O órgão pede indenização de ao menos R$ 500 mil por danos morais coletivos, retirada de vídeos das redes sociais, proibição de novas manifestações da mesma natureza e medidas de reparação.

A ação sustenta que Renan divulgou, em pelo menos três ocasiões – 25 de fevereiro, 6 de abril e 17 de junho deste ano –, declarações que atribuíram características pejorativas aos indígenas e questionaram a identidade étnica de comunidades da região. Para o MPF, a repetição das manifestações demonstra que não se tratou de um episódio isolado.

As publicações ocorreram no contexto dos protestos contra o Decreto 12.600/2025, que tratava da desestatização de hidrovias amazônicas.

As mobilizações incluíram a ocupação do terminal da Cargill, em Santarém, por lideranças indígenas que defendiam a proteção das bacias dos rios Tapajós, Madeira e Tocantins.

Os vídeos citados na ação foram preservados em perícia do MPF, que registrou a integridade e a origem pública do material divulgado nas redes sociais.Allison Sales / Folhapress

Ofensas e identidade indígena

Segundo transcrições reunidas no processo, Renan chamou indígenas de "vagabundos", "picaretas" e "malandros". Em uma das gravações, afirmou que indígena "vai parar de viver de mamata da FUNAI e vai começar a trabalhar".

Em outro vídeo, o candidato questionou a trajetória histórica de comunidades do Baixo Tapajós e ironizou características físicas de indígenas. Para o MPF, as declarações reproduzem estereótipos racistas e buscam deslegitimar a identidade étnica desses povos.

Um relatório técnico citado na ação registrou aproximadamente 28 mil curtidas e 2 mil comentários em uma publicação de Renan. Outro vídeo, divulgado pelo perfil do MBL, tinha cerca de 24 mil curtidas e 900 comentários.

Cerca de 22 mil indígenas

A ação envolve 14 etnias representadas pelo Conselho Indígena Tapajós e Arapiuns (Cita), que reúne cerca de 22 mil indígenas: Arapiun, Arara Vermelha, Apiaká, Borari, Kumaruara, Jaraki, Maytapú, Munduruku, Munduruku-Cara Preta, Sateré Mawé, Tapajó, Tupaiú, Tupinambá e Tapuia.

O MPF sustenta que a liberdade de expressão não protege manifestações discriminatórias ou racistas e cita a Constituição, tratados internacionais e a Convenção nº 169 da Organização Internacional do Trabalho (OIT), que reconhece a autoidentificação como critério fundamental da identidade indígena.

Retirada de vídeos e retratação

Em caráter de urgência, o Ministério Público pede a retirada dos vídeos e a proibição de novas manifestações que atribuam qualificativos pejorativos aos povos ou neguem sua identidade étnica.
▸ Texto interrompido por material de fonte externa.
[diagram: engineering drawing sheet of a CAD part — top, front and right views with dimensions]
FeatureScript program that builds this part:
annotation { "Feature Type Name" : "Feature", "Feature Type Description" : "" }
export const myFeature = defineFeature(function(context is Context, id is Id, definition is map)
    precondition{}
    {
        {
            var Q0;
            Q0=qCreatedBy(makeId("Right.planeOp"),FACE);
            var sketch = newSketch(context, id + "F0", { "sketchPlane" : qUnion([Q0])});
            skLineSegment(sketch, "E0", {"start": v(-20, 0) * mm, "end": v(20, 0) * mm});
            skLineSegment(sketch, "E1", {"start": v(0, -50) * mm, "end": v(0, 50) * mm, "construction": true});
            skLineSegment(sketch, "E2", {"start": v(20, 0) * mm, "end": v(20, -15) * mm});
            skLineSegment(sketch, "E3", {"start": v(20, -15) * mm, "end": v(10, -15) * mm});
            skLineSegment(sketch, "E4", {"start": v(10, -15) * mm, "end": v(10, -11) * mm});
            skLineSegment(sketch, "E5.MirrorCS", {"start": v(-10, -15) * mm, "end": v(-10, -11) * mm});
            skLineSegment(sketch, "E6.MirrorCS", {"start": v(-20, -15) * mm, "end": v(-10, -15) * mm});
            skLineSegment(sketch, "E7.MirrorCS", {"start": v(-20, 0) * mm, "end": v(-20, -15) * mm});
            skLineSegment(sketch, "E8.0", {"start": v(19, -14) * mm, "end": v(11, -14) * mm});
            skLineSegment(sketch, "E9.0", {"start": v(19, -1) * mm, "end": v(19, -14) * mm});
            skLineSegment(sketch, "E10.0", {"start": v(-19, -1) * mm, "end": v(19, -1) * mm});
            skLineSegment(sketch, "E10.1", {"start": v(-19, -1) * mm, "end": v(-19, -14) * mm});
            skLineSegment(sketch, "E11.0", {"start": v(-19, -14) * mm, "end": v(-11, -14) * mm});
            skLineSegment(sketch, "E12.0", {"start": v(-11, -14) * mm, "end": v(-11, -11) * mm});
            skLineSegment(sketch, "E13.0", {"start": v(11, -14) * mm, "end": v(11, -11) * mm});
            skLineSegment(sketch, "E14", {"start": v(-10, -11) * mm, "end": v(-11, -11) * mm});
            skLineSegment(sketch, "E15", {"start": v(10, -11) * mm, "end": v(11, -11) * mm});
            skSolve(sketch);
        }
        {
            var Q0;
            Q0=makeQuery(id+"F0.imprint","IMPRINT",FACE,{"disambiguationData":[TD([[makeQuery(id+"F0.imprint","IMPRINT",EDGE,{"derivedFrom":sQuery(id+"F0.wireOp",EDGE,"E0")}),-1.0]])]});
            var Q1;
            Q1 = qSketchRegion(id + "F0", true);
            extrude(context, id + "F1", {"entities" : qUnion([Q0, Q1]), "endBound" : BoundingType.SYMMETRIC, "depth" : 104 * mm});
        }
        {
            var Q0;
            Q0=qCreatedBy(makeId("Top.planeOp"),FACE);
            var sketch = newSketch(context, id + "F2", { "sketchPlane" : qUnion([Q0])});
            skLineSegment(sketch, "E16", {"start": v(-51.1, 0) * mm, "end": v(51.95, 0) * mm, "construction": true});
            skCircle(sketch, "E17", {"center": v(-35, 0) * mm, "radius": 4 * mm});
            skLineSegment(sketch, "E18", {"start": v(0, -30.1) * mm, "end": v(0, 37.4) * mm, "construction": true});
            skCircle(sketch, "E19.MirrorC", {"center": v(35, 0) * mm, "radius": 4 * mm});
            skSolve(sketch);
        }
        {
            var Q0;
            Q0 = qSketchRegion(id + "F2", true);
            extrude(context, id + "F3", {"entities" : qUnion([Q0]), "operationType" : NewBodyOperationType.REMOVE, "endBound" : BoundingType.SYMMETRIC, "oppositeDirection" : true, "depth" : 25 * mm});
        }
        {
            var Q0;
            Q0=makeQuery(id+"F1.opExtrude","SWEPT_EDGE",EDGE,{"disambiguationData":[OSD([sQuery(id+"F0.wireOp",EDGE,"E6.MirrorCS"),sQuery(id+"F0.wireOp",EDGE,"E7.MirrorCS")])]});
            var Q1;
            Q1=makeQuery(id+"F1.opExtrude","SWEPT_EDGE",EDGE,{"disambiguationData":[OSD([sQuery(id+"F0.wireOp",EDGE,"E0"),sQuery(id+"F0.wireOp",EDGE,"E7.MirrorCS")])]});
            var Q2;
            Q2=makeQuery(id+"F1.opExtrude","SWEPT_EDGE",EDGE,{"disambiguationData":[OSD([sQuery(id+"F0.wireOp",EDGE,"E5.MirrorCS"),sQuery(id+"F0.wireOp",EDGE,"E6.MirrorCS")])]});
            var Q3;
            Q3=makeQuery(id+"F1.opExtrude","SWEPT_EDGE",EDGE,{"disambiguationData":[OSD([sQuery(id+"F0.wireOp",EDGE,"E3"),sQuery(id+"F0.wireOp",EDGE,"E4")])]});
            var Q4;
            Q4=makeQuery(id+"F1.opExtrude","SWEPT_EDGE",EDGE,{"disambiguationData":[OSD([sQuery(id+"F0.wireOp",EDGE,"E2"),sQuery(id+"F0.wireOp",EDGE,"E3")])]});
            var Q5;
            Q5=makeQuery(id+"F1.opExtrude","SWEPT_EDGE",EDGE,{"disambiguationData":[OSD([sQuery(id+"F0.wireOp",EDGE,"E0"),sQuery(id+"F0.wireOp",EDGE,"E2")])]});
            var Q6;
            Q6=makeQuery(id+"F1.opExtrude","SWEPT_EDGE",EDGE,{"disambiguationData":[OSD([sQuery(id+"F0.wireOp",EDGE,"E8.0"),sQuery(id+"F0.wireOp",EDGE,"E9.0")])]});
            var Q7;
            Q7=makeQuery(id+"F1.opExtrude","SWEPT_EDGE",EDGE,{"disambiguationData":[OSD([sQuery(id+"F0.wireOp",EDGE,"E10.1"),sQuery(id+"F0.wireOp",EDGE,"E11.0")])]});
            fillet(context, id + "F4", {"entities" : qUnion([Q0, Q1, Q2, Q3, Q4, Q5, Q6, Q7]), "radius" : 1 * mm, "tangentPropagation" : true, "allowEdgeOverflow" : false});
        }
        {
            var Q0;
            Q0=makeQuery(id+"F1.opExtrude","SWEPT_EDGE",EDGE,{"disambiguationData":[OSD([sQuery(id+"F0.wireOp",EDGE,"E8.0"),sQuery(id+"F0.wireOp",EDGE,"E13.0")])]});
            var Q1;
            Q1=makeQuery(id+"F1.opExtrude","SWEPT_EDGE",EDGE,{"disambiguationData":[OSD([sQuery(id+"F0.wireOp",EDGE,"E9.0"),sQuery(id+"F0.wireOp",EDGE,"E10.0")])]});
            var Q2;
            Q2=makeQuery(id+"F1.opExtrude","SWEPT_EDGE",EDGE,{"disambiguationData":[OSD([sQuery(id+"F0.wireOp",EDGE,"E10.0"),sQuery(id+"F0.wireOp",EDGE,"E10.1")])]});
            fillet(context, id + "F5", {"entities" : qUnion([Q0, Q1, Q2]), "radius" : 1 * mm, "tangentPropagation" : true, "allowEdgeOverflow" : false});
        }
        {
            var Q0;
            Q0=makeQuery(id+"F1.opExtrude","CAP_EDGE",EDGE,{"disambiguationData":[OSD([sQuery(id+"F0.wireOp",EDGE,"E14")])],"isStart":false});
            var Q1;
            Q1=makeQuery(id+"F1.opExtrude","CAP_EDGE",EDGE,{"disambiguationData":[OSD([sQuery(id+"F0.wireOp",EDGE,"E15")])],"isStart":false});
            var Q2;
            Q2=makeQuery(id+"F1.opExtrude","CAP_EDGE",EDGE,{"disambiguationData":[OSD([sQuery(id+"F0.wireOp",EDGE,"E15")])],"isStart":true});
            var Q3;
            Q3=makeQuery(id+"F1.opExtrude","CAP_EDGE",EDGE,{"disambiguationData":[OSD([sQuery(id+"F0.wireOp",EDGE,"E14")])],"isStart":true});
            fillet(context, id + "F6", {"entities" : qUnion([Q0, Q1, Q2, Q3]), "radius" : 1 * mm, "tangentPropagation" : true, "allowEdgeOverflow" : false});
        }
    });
A multa sugerida é de R$ 3 mil por dia em caso de descumprimento.

O pedido ressalva que a medida não impediria críticas a políticas públicas, projetos de infraestrutura, partidos ou entidades civis.
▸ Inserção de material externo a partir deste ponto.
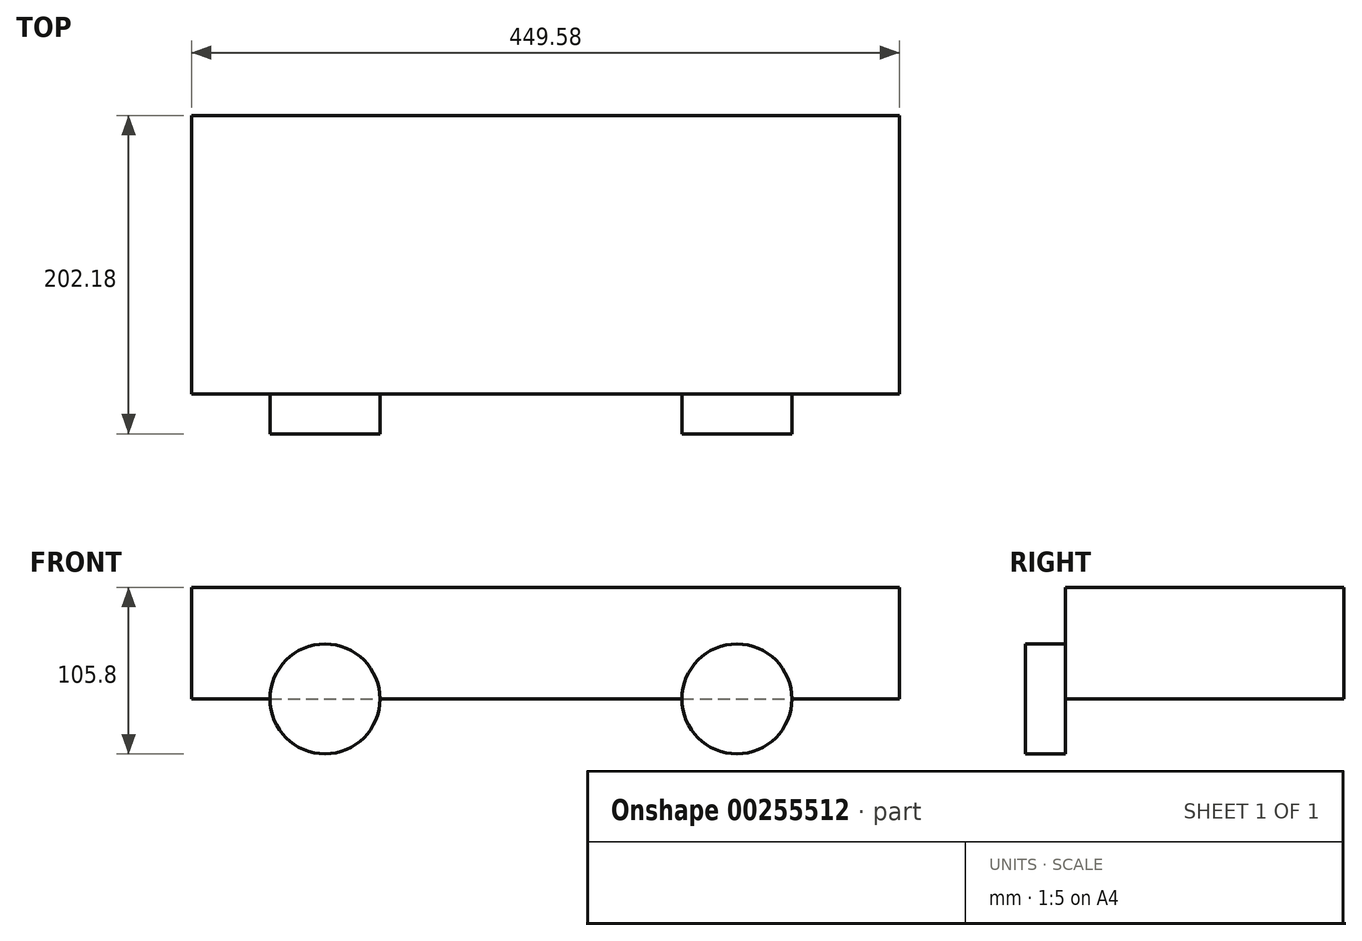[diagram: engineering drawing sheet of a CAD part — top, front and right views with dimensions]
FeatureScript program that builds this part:
annotation { "Feature Type Name" : "Feature", "Feature Type Description" : "" }
export const myFeature = defineFeature(function(context is Context, id is Id, definition is map)
    precondition{}
    {
        {
            var Q0;
            Q0=qCreatedBy(makeId("Top.planeOp"),FACE);
            var sketch = newSketch(context, id + "F0", { "sketchPlane" : qUnion([Q0])});
            skLineSegment(sketch, "E0.bottom", {"start": v(-224.12, 122.48) * mm, "end": v(225.46, 122.48) * mm});
            skLineSegment(sketch, "E0.top", {"start": v(-224.12, -54.3) * mm, "end": v(225.46, -54.3) * mm});
            skLineSegment(sketch, "E0.left", {"start": v(-224.12, 122.48) * mm, "end": v(-224.12, -54.3) * mm});
            skLineSegment(sketch, "E0.right", {"start": v(225.46, 122.48) * mm, "end": v(225.46, -54.3) * mm});
            skSolve(sketch);
        }
        {
            var Q0;
            Q0=makeQuery(id+"F0.imprint","IMPRINT",FACE,{"disambiguationData":[TD([[makeQuery(id+"F0.imprint","IMPRINT",EDGE,{"derivedFrom":sQuery(id+"F0.wireOp",EDGE,"E0.bottom")}),-1.0]])]});
            extrude(context, id + "F1", {"entities" : qUnion([Q0]), "depth" : 70.87 * mm});
        }
        {
            var Q0;
            Q0=makeQuery(id+"F1.opExtrude","SWEPT_FACE",FACE,{"disambiguationData":[OSD([sQuery(id+"F0.wireOp",EDGE,"E0.top")])]});
            var sketch = newSketch(context, id + "F2", { "sketchPlane" : qUnion([Q0])});
            skCircle(sketch, "E1", {"center": v(-139.45, 0) * mm, "radius": 34.93 * mm});
            skCircle(sketch, "E2", {"center": v(122.17, 0) * mm, "radius": 34.93 * mm});
            skSolve(sketch);
        }
        {
            var Q0;
            Q0 = qSketchRegion(id + "F2", true);
            extrude(context, id + "F3", {"entities" : qUnion([Q0]), "operationType" : NewBodyOperationType.ADD, "depth" : 25.4 * mm});
        }
    });
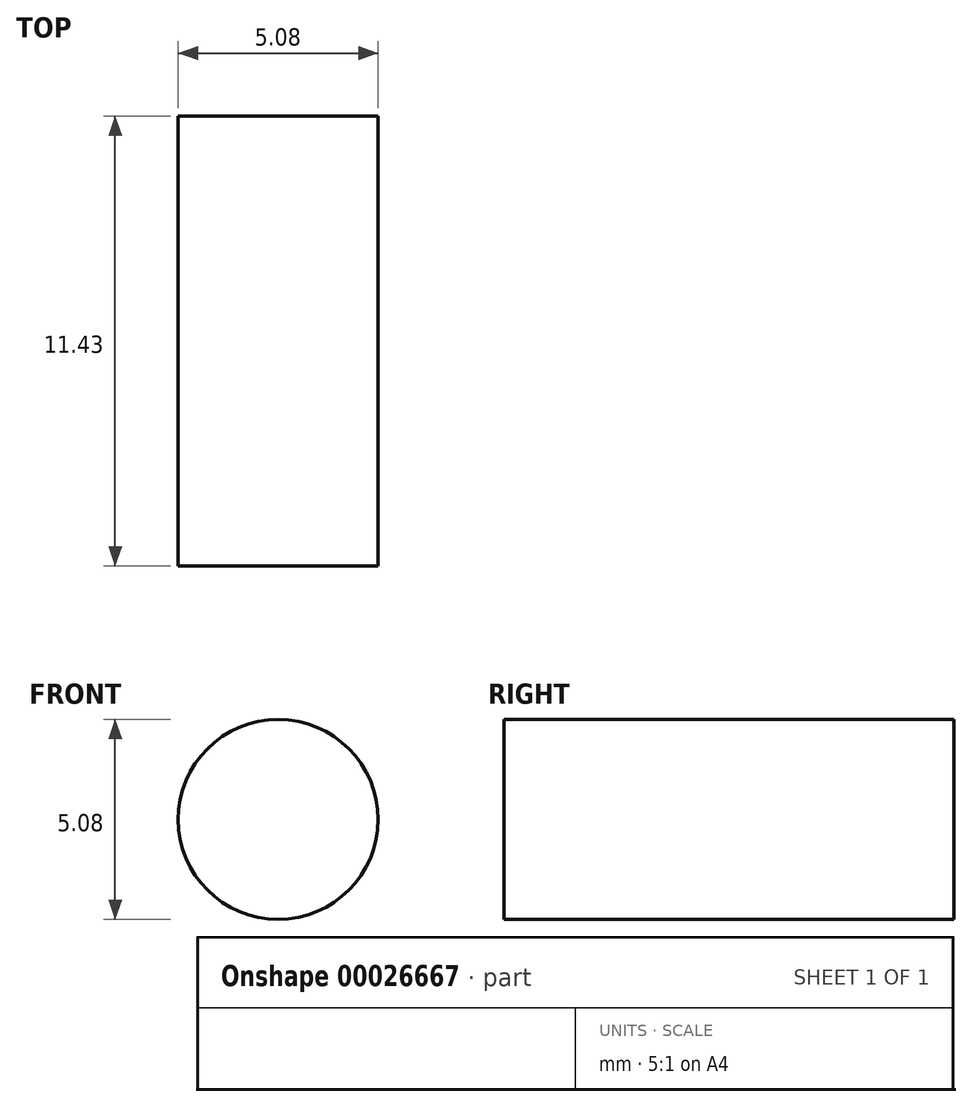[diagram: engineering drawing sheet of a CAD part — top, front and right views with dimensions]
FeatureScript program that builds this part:
annotation { "Feature Type Name" : "Feature", "Feature Type Description" : "" }
export const myFeature = defineFeature(function(context is Context, id is Id, definition is map)
    precondition{}
    {
        {
            var Q0;
            Q0=qCreatedBy(makeId("Front.planeOp"),FACE);
            var sketch = newSketch(context, id + "F0", { "sketchPlane" : qUnion([Q0])});
            skCircle(sketch, "E0", {"center": v(0, 0) * mm, "radius": 2.54 * mm});
            skSolve(sketch);
        }
        {
            var Q0;
            Q0=makeQuery(id+"F0.imprint","IMPRINT",FACE,{"disambiguationData":[TD([[makeQuery(id+"F0.imprint","IMPRINT",EDGE,{"derivedFrom":sQuery(id+"F0.wireOp",EDGE,"E0")}),1.0]])]});
            extrude(context, id + "F1", {"entities" : qUnion([Q0]), "depth" : 11.43 * mm});
        }
    });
Como reparação simbólica, o MPF quer que Renan grave um vídeo de retratação de pelo menos 2 minutos e 57 segundos, a ser publicado nos perfis dele e do MBL e mantido em destaque por 30 dias.

A ação também pede uma campanha informativa durante seis meses, com conteúdos sobre a história, a cultura e os direitos dos povos indígenas, fornecidos ou validados pelo Cita.
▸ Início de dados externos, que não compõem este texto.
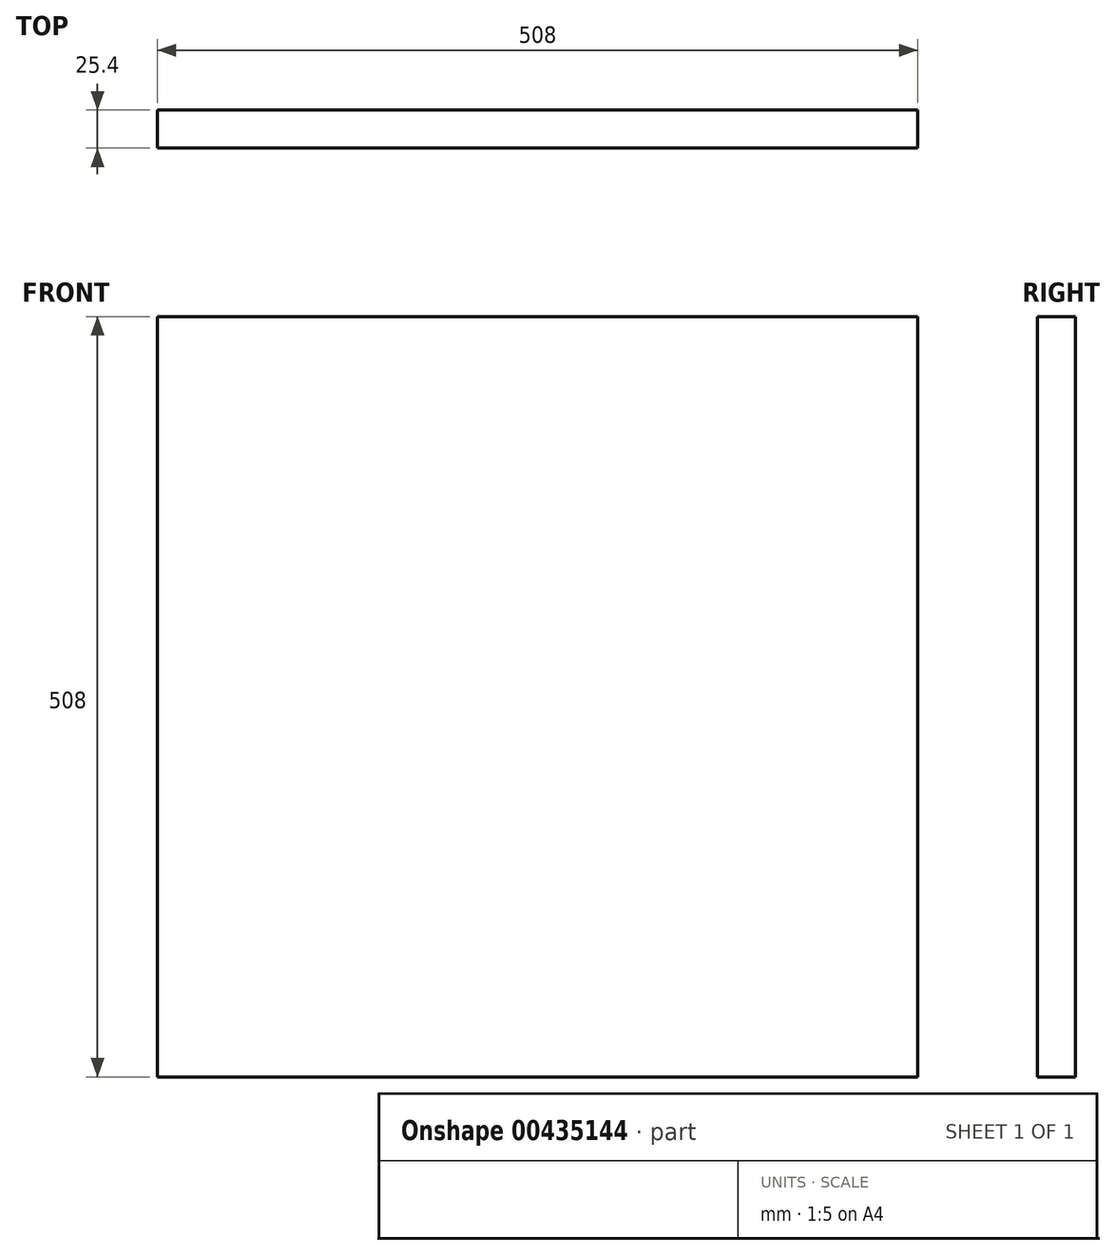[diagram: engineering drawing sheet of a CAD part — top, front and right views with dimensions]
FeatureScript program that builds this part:
annotation { "Feature Type Name" : "Feature", "Feature Type Description" : "" }
export const myFeature = defineFeature(function(context is Context, id is Id, definition is map)
    precondition{}
    {
        {
            var Q0;
            Q0=qCreatedBy(makeId("Front.planeOp"),FACE);
            var sketch = newSketch(context, id + "F0", { "sketchPlane" : qUnion([Q0])});
            skLineSegment(sketch, "E0.bottom", {"start": v(254, -254) * mm, "end": v(-254, -254) * mm});
            skLineSegment(sketch, "E0.top", {"start": v(254, 254) * mm, "end": v(-254, 254) * mm});
            skLineSegment(sketch, "E0.left", {"start": v(254, -254) * mm, "end": v(254, 254) * mm});
            skLineSegment(sketch, "E0.right", {"start": v(-254, -254) * mm, "end": v(-254, 254) * mm});
            skPoint(sketch, "E0.middle", {"position": v(0, 0) * mm});
            skSolve(sketch);
        }
        {
            var Q0;
            Q0=makeQuery(id+"F0.imprint","IMPRINT",FACE,{"disambiguationData":[TD([[makeQuery(id+"F0.imprint","IMPRINT",EDGE,{"derivedFrom":sQuery(id+"F0.wireOp",EDGE,"E0.bottom")}),-1.0]])]});
            extrude(context, id + "F1", {"entities" : qUnion([Q0]), "depth" : 25.4 * mm});
        }
    });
O MPF requer ainda indenização de ao menos R$ 500 mil, a ser destinada ao Cita para projetos de fortalecimento cultural, defesa territorial e valorização dos povos indígenas do Baixo Tapajós.

Renan contesta ação

Renan Santos contestou publicamente a iniciativa do Ministério Público nesta terça-feira (18), durante evento da Confederação Nacional do Transporte (CNT), em Brasília.

O candidato chamou o episódio de "política de sabotagem" e afirmou que suas manifestações foram motivadas pelos efeitos da ocupação do terminal da Cargill sobre caminhoneiros e sobre o escoamento da produção.

O presidenciável negou que sua manifestação tenha sido motivada por preconceito contra indígenas e criticou tanto o pedido de retratação quanto a indenização de R$ 500 mil.

Processo: 1021307-48.2026.4.01.3902

Confira a íntegra da ação.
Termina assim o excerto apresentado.